Data extracts>
Segment Open

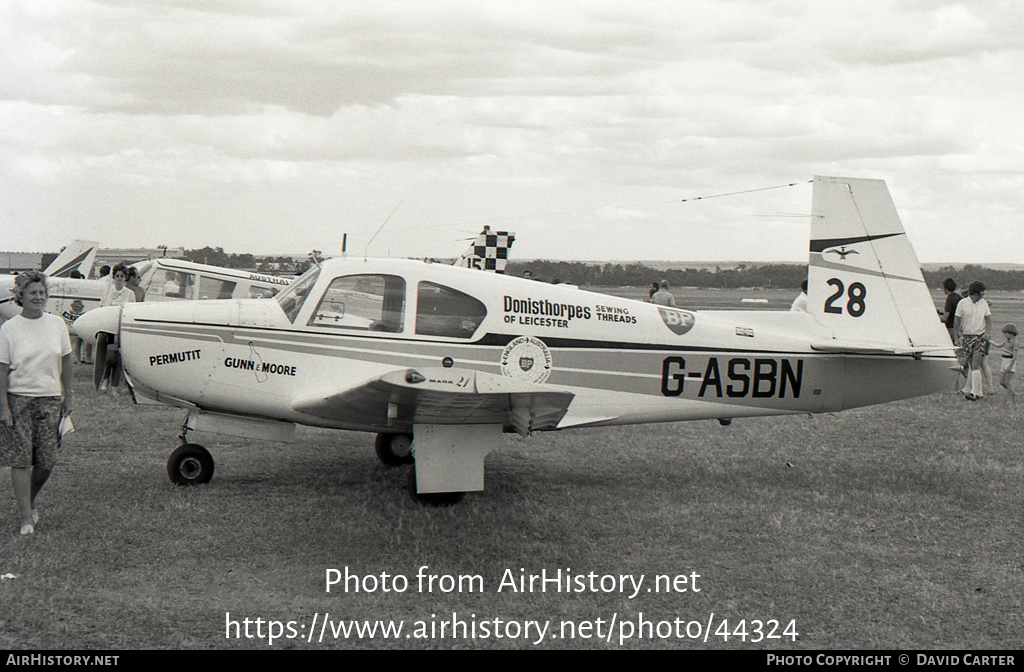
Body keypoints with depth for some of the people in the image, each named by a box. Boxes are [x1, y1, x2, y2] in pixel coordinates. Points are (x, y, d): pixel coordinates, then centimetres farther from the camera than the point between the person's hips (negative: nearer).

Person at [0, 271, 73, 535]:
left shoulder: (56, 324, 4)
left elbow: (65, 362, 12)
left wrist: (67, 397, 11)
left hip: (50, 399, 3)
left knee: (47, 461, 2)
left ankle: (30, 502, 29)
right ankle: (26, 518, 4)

Segment Closed

Exercise objective> Shift these points by rewriting each line from the one containing "left wrist: (67, 397, 11)" through the last line of the data, with 14 added to every number in the keypoint coordinates and depth values.

Task answer>
left wrist: (81, 411, 25)
left hip: (64, 413, 17)
left knee: (61, 475, 16)
left ankle: (44, 516, 43)
right ankle: (40, 532, 18)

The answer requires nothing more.